_Problems to work on_
A. Check whether each statement agrees with the post on MCMC and Pathfinder results: (i) mu is declared with a lower bound of zero; (ii) the overdispersion factors are given a normal prior; (iii) the writer reports that MCMC gets faster as n_transcripts increases. Answer each with yes or no and quote the deciding words of the post.
B. Output the portion of the post on MCMC and Pathfinder results starting with "for (i in 1:n_obs)" and going on through "use for estimation.".

_Extracted text_
★ ★ ★ ★ ★

Issues with differences between MCMC and Pathfinder results; how to make Pathfinder(or something else) more accurate?

Hello!

I am fitting a negative binomial model with the following code:

data {
    int<lower=1> n_obs;
    int<lower=1> n_transcripts;
    
    array[n_obs] int<lower=1> transcript_id;
    array[n_obs] int<lower=0> count;
    array[n_obs] int<lower=1> freq;
}
parameters {
    array[n_transcripts] real<lower=0> mu;
    array[n_transcripts] real<lower=0> odisp;
    
    real<lower=0> odisp_mu;
    real<lower=0> odisp_sigma;
}
model {
    int t;
    
    // regularization of overdispersion factors
    odisp ~ lognormal(odisp_mu, odisp_sigma);
    
    for (i in 1:n_obs) {
        t = transcript_id[i];
        
        // negative binomial sampling process
        target += freq[i] * neg_binomial_2_lpmf(count[i] | mu[t], odisp[t]);
    }
}

Unfortunately, this is a much simpler model relative to the one I would eventually like to fit(as I am slowly including more complexity into the model), and even now as the number of unique transcripts n_transcripts increases, MCMC takes longer and longer. So MCMC currently does not seem like a realistic method I can use for estimation.

★ ★ ★ ★ ★

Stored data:
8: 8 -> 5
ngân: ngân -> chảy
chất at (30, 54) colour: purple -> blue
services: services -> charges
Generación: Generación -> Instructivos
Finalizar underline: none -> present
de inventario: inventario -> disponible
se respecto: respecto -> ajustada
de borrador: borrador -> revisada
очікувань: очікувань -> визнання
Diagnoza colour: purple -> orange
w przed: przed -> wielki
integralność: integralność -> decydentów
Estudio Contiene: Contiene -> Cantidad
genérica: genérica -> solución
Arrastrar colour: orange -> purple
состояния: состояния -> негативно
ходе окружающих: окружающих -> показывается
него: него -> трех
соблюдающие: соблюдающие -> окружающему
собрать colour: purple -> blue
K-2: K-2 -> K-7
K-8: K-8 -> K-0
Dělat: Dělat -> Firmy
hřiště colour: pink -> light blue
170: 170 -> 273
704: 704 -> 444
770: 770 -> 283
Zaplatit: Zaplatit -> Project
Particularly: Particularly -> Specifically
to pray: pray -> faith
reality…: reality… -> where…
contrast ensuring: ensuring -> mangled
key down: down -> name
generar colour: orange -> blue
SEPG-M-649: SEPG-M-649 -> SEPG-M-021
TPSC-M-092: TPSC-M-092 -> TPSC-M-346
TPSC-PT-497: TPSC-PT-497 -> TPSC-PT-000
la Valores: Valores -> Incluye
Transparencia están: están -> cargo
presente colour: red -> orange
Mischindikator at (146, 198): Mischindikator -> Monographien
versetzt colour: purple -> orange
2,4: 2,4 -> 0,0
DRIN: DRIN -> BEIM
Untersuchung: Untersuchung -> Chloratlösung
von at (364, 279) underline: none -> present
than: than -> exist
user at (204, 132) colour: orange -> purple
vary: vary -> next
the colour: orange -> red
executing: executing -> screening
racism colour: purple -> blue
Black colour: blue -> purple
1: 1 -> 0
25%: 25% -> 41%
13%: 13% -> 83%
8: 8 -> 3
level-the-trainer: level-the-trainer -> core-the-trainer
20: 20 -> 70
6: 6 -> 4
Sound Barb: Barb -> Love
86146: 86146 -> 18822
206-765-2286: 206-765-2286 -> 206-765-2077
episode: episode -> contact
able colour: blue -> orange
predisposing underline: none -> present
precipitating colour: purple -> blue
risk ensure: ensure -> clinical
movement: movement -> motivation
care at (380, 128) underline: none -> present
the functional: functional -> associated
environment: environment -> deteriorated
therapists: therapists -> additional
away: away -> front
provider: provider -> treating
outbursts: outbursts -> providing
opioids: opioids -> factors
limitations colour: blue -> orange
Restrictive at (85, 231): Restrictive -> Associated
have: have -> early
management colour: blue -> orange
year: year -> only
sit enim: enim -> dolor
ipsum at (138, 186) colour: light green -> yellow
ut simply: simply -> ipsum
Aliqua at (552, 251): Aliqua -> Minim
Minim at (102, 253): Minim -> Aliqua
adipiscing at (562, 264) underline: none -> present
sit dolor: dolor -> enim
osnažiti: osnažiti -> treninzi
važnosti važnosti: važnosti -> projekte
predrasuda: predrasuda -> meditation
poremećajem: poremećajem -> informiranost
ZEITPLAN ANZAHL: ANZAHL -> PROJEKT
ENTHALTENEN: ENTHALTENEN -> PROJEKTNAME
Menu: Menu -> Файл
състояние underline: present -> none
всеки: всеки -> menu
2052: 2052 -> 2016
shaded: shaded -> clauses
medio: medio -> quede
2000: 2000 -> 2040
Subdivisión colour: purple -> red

★ ★ ★ ★ ★

_Exercise responses_
A.
(i) Yes: "array[n_transcripts] real<lower=0> mu;"
(ii) No: "odisp ~ lognormal(odisp_mu, odisp_sigma);"
(iii) No: "as the number of unique transcripts n_transcripts increases, MCMC takes longer and longer"

B.
for (i in 1:n_obs) {
        t = transcript_id[i];
        
        // negative binomial sampling process
        target += freq[i] * neg_binomial_2_lpmf(count[i] | mu[t], odisp[t]);
    }
}

Unfortunately, this is a much simpler model relative to the one I would eventually like to fit(as I am slowly including more complexity into the model), and even now as the number of unique transcripts n_transcripts increases, MCMC takes longer and longer. So MCMC currently does not seem like a realistic method I can use for estimation.